# Manufacturer id?



## Andy928 (Jan 5, 2018)

Hi everyone, I inventoried my stuff last night and have a few questions. I have some cars and engines that aren't apparently marked by the manufacturer. Some cars say made in Yugoslavia, some cars and an engine say made in Austria, and I have a brass engine that doesn't appear to be marked. Any ideas?
Luckily most everything else is in its box or says the manufacturer on it. 
Thanks for your help.


----------



## Lehigh74 (Sep 25, 2015)

Post photos of the items in question on the HO forum. Someone will most likely know what they are. You won't be able to post pictures till you have made 10 posts.


----------



## Andy928 (Jan 5, 2018)

Ok, thank you.


----------



## CTValleyRR (Jul 26, 2014)

Yugoslavia, I'm going to guess that means Mehano; Fleischmann for the Austrian.
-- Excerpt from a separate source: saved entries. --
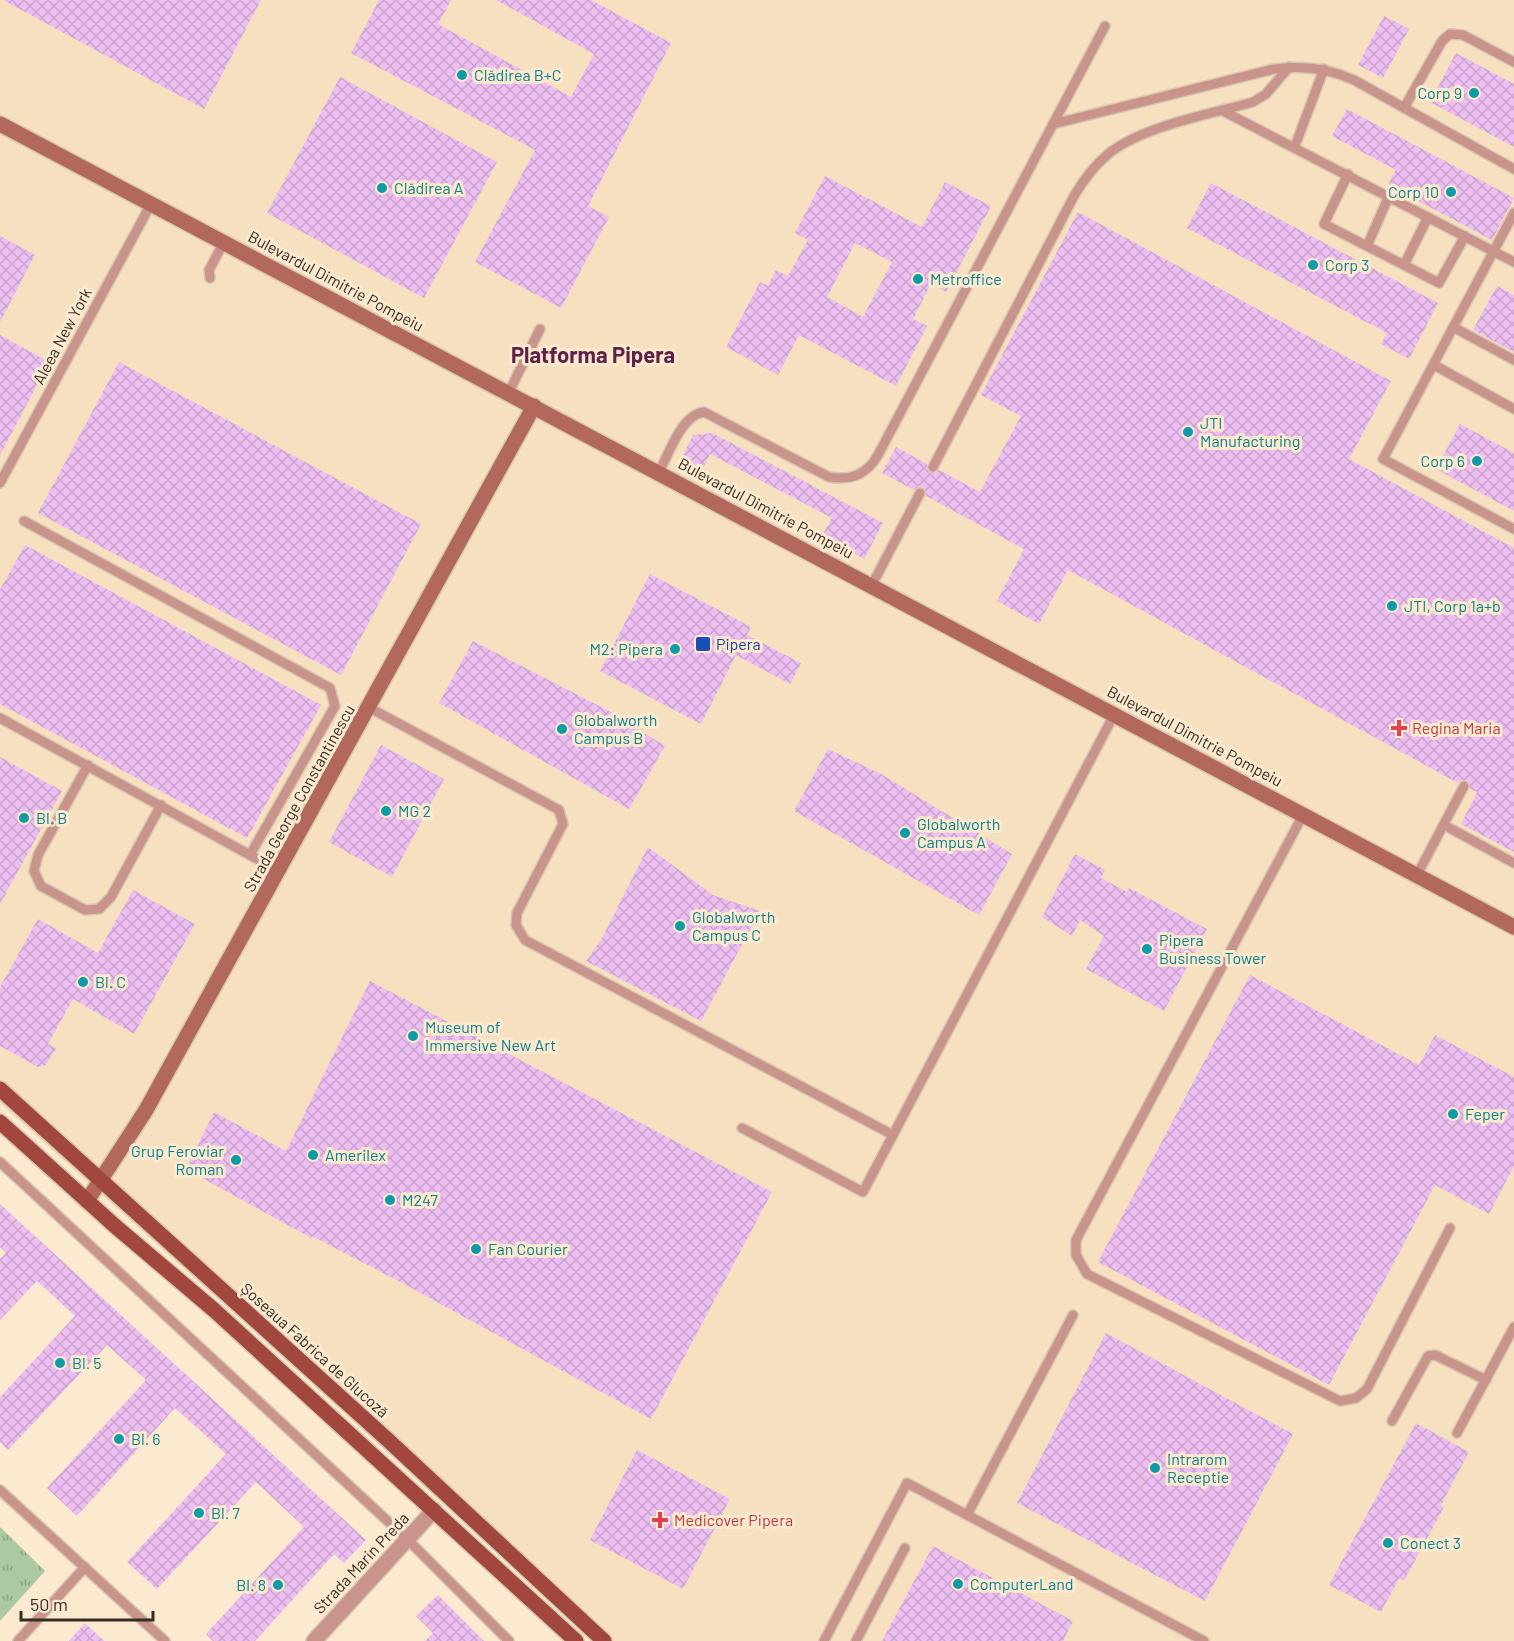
<svg xmlns="http://www.w3.org/2000/svg" width="1514" height="1641" viewBox="0 0 1514 1641" font-family="Barlow,sans-serif">
<style>
.built{fill:#f7e0c0}
.grass{fill:url(#grass-tufts)}
.building{fill:url(#building-cross-hatch);fill-rule:evenodd}
.lines{fill:none;stroke-linecap:round;stroke-linejoin:round}
.lane-casing{stroke:#d7c7b1;stroke-width:12}
.street-casing{stroke:#d7c7b1;stroke-width:18}
.secondary-casing{stroke:#d7c7b1;stroke-width:18}
.primary-casing{stroke:#d7c7b1;stroke-width:18}
.lane{stroke:#c9948c;stroke-width:9}
.street{stroke:#c9948c;stroke-width:15}
.secondary{stroke:#b3685e;stroke-width:15}
.primary{stroke:#a2473d;stroke-width:15}
.culture-dot{fill:#0f9aa8;stroke:#fbe9d0;stroke-width:2}
.transit-dot{fill:#1a4fb4;stroke:#fbe9d0;stroke-width:2}
.health-dot{fill:#e0444e;stroke:#fbe9d0;stroke-width:2}
.labels{text-anchor:middle;stroke-width:6;stroke-linejoin:round;paint-order:stroke}
.culture-label{font-size:16px;fill:#0d838f;stroke:#fbe9d0;text-anchor:start}
.street-label{font-size:16px;fill:#352e24;stroke:#fbe9d0}
.transit-label{font-size:16px;fill:#164399;stroke:#fbe9d0;text-anchor:start}
.health-label{font-size:16px;fill:#be3a42;stroke:#fbe9d0;text-anchor:start}
.district-label{font-size:22px;font-weight:bold;fill:#5f2246;stroke:#fbe9d0}
</style>
<defs>
<pattern id="grass-tufts" width="24" height="20" patternUnits="userSpaceOnUse" patternTransform="scale(1.5)"><rect width="24" height="20" fill="#accaa2"/><path d="M3 7l-1-3M5 7V3M7 7l1-3M15 17l-1-3M17 17v-4M19 17l1-3" fill="none" stroke="#8da484"/></pattern>
<pattern id="building-cross-hatch" width="8" height="8" patternUnits="userSpaceOnUse" patternTransform="scale(1.5)"><rect width="8" height="8" fill="#ecbef1"/><path d="M0 0l8 8M0 8l8-8" fill="none" stroke="#cba4ce"/></pattern>
</defs>
<rect width="100%" height="100%" fill="#fbe9d0"/>
<!-- built -->
<path class="built" d="M0,0H1514V1641H594L391,1454L0,1104Z"/>
<!-- grass -->
<path class="grass" d="M0,1527L45,1571L0,1621Z"/>
<!-- building -->
<g class="building">
<path d="M3,0H261L204,109Z"/>
<path d="M379,0H451L438,24L571,97L594,54L496,0H591L671,43L588,206L609,217L561,308L475,262L535,150L351,53Z"/>
<path d="M1384,16L1409,29L1383,78L1358,65Z"/>
<path d="M1456,53L1514,84V147L1430,102Z"/>
<path d="M340,77L497,162L424,298L267,213Z"/>
<path d="M1347,109L1514,198L1492,240L1388,185L1396,170L1332,136Z"/>
<path d="M825,176L922,227L945,182L991,206L946,292L931,284L913,319L927,326L896,386L799,335L778,375L726,347L760,282L768,286L776,270L788,276L808,240L795,233ZM855,243L892,262L863,317L827,297Z"/>
<path d="M1211,183L1438,303L1409,359L1381,344L1387,333L1187,228Z"/>
<path d="M1078,212L1391,381L1349,459L1514,548V852L1461,824L1477,792L1470,789L1468,780L1458,783L1068,570L1039,624L997,601L1024,549L926,496L924,487L919,486L914,490L882,473L896,447L927,464L929,473L939,470L980,492L1021,416L981,395Z"/>
<path d="M0,236L35,255L0,322Z"/>
<path d="M1497,286L1514,295V352L1473,330Z"/>
<path d="M0,335L49,362L0,455Z"/>
<path d="M119,362L421,524L341,675L38,513Z"/>
<path d="M1460,424L1514,453V511L1436,469Z"/>
<path d="M712,433L883,523L864,559L822,536L832,518L710,454L699,476L678,465L693,435Z"/>
<path d="M25,545L321,705L247,838L0,704V590Z"/>
<path d="M650,574L751,627L747,635L801,663L790,684L736,655L701,724L600,671Z"/>
<path d="M473,641L613,713L665,746L629,809L439,703Z"/>
<path d="M381,745L444,779L392,877L329,842Z"/>
<path d="M828,749L881,774L1012,854L979,915L794,811Z"/>
<path d="M0,757L62,791L0,904Z"/>
<path d="M648,847L713,895L760,911L701,1021L586,961L601,940Z"/>
<path d="M1075,854L1105,870L1101,878L1127,892L1129,888L1207,929L1164,1011L1086,969L1104,936L1080,920L1072,936L1042,917Z"/>
<path d="M133,890L195,924L134,1034L73,999L48,1044L56,1048L46,1065L38,1067L0,1046V987L38,919L98,953Z"/>
<path d="M1250,975L1419,1065L1435,1035L1514,1077V1166L1489,1214L1435,1185L1329,1385L1098,1262Z"/>
<path d="M370,981L772,1192L651,1419L402,1283L312,1236L311,1238L186,1169L214,1112L286,1151Z"/>
<path d="M0,1204L366,1540L344,1563L334,1554L255,1641H213L206,1634L304,1527L256,1482L157,1589L127,1562L226,1454L175,1408L77,1516L47,1488L146,1380L107,1345L8,1450L0,1442V1397L75,1316L37,1281L0,1320V1259L6,1253L0,1247Z"/>
<path d="M1106,1333L1293,1434L1205,1601L1017,1503Z"/>
<path d="M1416,1423L1469,1452L1441,1505L1444,1507L1404,1581L1399,1578L1381,1612L1329,1585Z"/>
<path d="M637,1450L730,1499L683,1589L590,1540Z"/>
<path d="M933,1546L1073,1621L1063,1641H882Z"/>
<path d="M438,1595L484,1641H425L433,1633L416,1616Z"/>
<path d="M85,1623L104,1641H69Z"/>
</g>
<g class="lines">
<!-- lane casing -->
<g class="lane-casing">
<g id="lane">
<path d="M1404,108L1442,41L1450,34L1463,35L1514,62"/>
<path d="M1223,111L1514,262"/>
<path d="M1053,124L1274,69C1303,65 1328,68 1354,80L1514,169"/>
<path d="M1295,146L1324,69"/>
<path d="M1348,174L1324,224L1439,283L1465,236"/>
<path d="M1514,213L1383,459L1514,529"/>
<path d="M1367,246L1389,196"/>
<path d="M1404,265L1428,217"/>
<path d="M210,278L209,270L224,242"/>
<path d="M1453,327L1514,360"/>
<path d="M1434,365L1514,409"/>
<path d="M509,392L540,329"/>
<path d="M933,467L1074,196C1083,181 1093,167 1106,156C1138,127 1211,114 1253,102L1266,94L1289,67"/>
<path d="M659,472C669,454 681,415 704,412L829,477C852,481 867,474 878,455L1105,26"/>
<path d="M0,483L151,204"/>
<path d="M24,521L330,688L335,706L250,855"/>
<path d="M872,585L920,493"/>
<path d="M370,708L559,810L563,824L517,913L516,925L525,940L893,1135"/>
<path d="M0,718L279,871"/>
<path d="M88,765L38,855L34,871L41,886L85,910L99,909L111,897L161,805"/>
<path d="M1303,815L1076,1240V1255L1087,1274L1340,1401L1356,1398L1367,1389L1450,1228"/>
<path d="M1444,825L1514,863"/>
<path d="M1417,875L1464,786"/>
<path d="M742,1128L863,1192L1115,713"/>
<path d="M0,1162L407,1539L509,1641"/>
<path d="M1392,1421L1428,1356L1435,1355L1486,1380"/>
<path d="M1457,1433L1514,1327"/>
<path d="M0,1490L165,1641"/>
<path d="M967,1515L1073,1315"/>
<path d="M18,1641L85,1567"/>
<path d="M824,1641L907,1483L1204,1641"/>
<path d="M856,1641L905,1548"/>
</g>
</g>
<!-- street casing -->
<g class="street-casing">
<path id="street" d="M314,1641L434,1510"/>
</g>
<!-- secondary casing -->
<g class="secondary-casing">
<g id="secondary">
<path d="M0,124L1514,927"/>
<path d="M87,1201L146,1110L534,406"/>
</g>
</g>
<!-- primary casing -->
<g class="primary-casing">
<g id="primary">
<path d="M0,1089L389,1441L604,1641"/>
<path d="M0,1122L115,1226L214,1310L576,1641"/>
</g>
</g>
<!-- lane -->
<use href="#lane" class="lane"/>
<!-- street -->
<use href="#street" class="street"/>
<!-- secondary -->
<use href="#secondary" class="secondary"/>
<!-- primary -->
<use href="#primary" class="primary"/>
</g>
<!-- markers -->
<g class="culture-dot">
<circle cx="462" cy="75" r="6"/>
<circle cx="1474" cy="93" r="6"/>
<circle cx="382" cy="188" r="6"/>
<circle cx="1451" cy="192" r="6"/>
<circle cx="1313" cy="265" r="6"/>
<circle cx="918" cy="279" r="6"/>
<circle cx="1188" cy="432" r="6"/>
<circle cx="1477" cy="461" r="6"/>
<circle cx="1392" cy="606" r="6"/>
<circle cx="675" cy="649" r="6"/>
<circle cx="562" cy="729" r="6"/>
<circle cx="386" cy="811" r="6"/>
<circle cx="24" cy="818" r="6"/>
<circle cx="905" cy="833" r="6"/>
<circle cx="680" cy="926" r="6"/>
<circle cx="1147" cy="949" r="6"/>
<circle cx="83" cy="982" r="6"/>
<circle cx="413" cy="1036" r="6"/>
<circle cx="1453" cy="1114" r="6"/>
<circle cx="313" cy="1155" r="6"/>
<circle cx="236" cy="1160" r="6"/>
<circle cx="390" cy="1200" r="6"/>
<circle cx="476" cy="1249" r="6"/>
<circle cx="60" cy="1363" r="6"/>
<circle cx="119" cy="1439" r="6"/>
<circle cx="1155" cy="1468" r="6"/>
<circle cx="199" cy="1513" r="6"/>
<circle cx="1388" cy="1543" r="6"/>
<circle cx="958" cy="1584" r="6"/>
<circle cx="278" cy="1585" r="6"/>
</g>
<rect class="transit-dot" x="695" y="636" width="16" height="16" rx="3"/>
<g class="health-dot">
<path d="M1396 719h6v6h6v6h-6v6h-6v-6h-6v-6h6z"/>
<path d="M657 1511h6v6h6v6h-6v6h-6v-6h-6v-6h6z"/>
</g>
<g class="labels">
<!-- culture labels -->
<g class="culture-label">
<text x="474" y="81">Clădirea B+C</text>
<text x="1462" y="99" text-anchor="end">Corp 9</text>
<text x="394" y="194">Clădirea A</text>
<text x="1439" y="198" text-anchor="end">Corp 10</text>
<text x="1325" y="271">Corp 3</text>
<text x="930" y="285">Metroffice</text>
<text x="1200" y="429">JTI<tspan x="1200" dy="18">Manufacturing</tspan></text>
<text x="1465" y="467" text-anchor="end">Corp 6</text>
<text x="1404" y="612">JTI, Corp 1a+b</text>
<text x="663" y="655" text-anchor="end">M2: Pipera</text>
<text x="574" y="726">Globalworth<tspan x="574" dy="18">Campus B</tspan></text>
<text x="398" y="817">MG 2</text>
<text x="36" y="824">Bl. B</text>
<text x="917" y="830">Globalworth<tspan x="917" dy="18">Campus A</tspan></text>
<text x="692" y="923">Globalworth<tspan x="692" dy="18">Campus C</tspan></text>
<text x="1159" y="946">Pipera<tspan x="1159" dy="18">Business Tower</tspan></text>
<text x="95" y="988">Bl. C</text>
<text x="425" y="1033">Museum of<tspan x="425" dy="18">Immersive New Art</tspan></text>
<text x="1465" y="1120">Feper</text>
<text x="224" y="1157" text-anchor="end">Grup Feroviar<tspan x="224" dy="18">Roman</tspan></text>
<text x="325" y="1161">Amerilex</text>
<text x="402" y="1206">M247</text>
<text x="488" y="1255">Fan Courier</text>
<text x="72" y="1369">Bl. 5</text>
<text x="131" y="1445">Bl. 6</text>
<text x="1167" y="1465">Intrarom<tspan x="1167" dy="18">Receptie</tspan></text>
<text x="211" y="1519">Bl. 7</text>
<text x="1400" y="1549">Conect 3</text>
<text x="970" y="1590">ComputerLand</text>
<text x="266" y="1591" text-anchor="end">Bl. 8</text>
</g>
<!-- street labels -->
<g class="street-label">
<text transform="translate(336 281) rotate(28)" y="6">Bulevardul Dimitrie Pompeiu</text>
<text transform="translate(62 336) rotate(-62)" y="6">Aleea New York</text>
<text transform="translate(766 508) rotate(28)" y="6">Bulevardul Dimitrie Pompeiu</text>
<text transform="translate(1195 736) rotate(28)" y="6">Bulevardul Dimitrie Pompeiu</text>
<text transform="translate(299 798) rotate(-61)" y="6">Strada George Constantinescu</text>
<text transform="translate(315 1350) rotate(42)" y="6">Șoseaua Fabrica de Glucoză</text>
<text transform="translate(361 1563) rotate(-47)" y="6">Strada Marin Preda</text>
</g>
<!-- transit labels -->
<g class="transit-label">
<text x="716" y="650">Pipera</text>
</g>
<!-- health labels -->
<g class="health-label">
<text x="1412" y="734">Regina Maria</text>
<text x="674" y="1526">Medicover Pipera</text>
</g>
<!-- district labels -->
<g class="district-label">
<text x="593" y="363">Platforma Pipera</text>
</g>
</g>
<!-- scale -->
<path d="M21 1611v9h132v-9" fill="none" stroke="#352e24" stroke-width="3"/>
<text x="30" y="1611" font-size="18" fill="#352e24" stroke="#fbe9d0" stroke-width="4.5" paint-order="stroke">50 m</text>
</svg>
Brass is anyone's guess -- maybe even a custom import.


----------



## Nik (Jan 17, 2018)

Those sound like having the possibility of being Bachmann, AHM, Mechano, Rivarossi... the list goes on. I've inventoried my collection that has some of these 'unknown manufacturer' cars. I've ended up labeling them 'NA' (not applicable) under the 'manufacturer' column until more information comes around.

-Nik


----------



## Cycleops (Dec 6, 2014)

The ‘Made in Austria’ engine may be Atlas that was made for them by Roco.


----------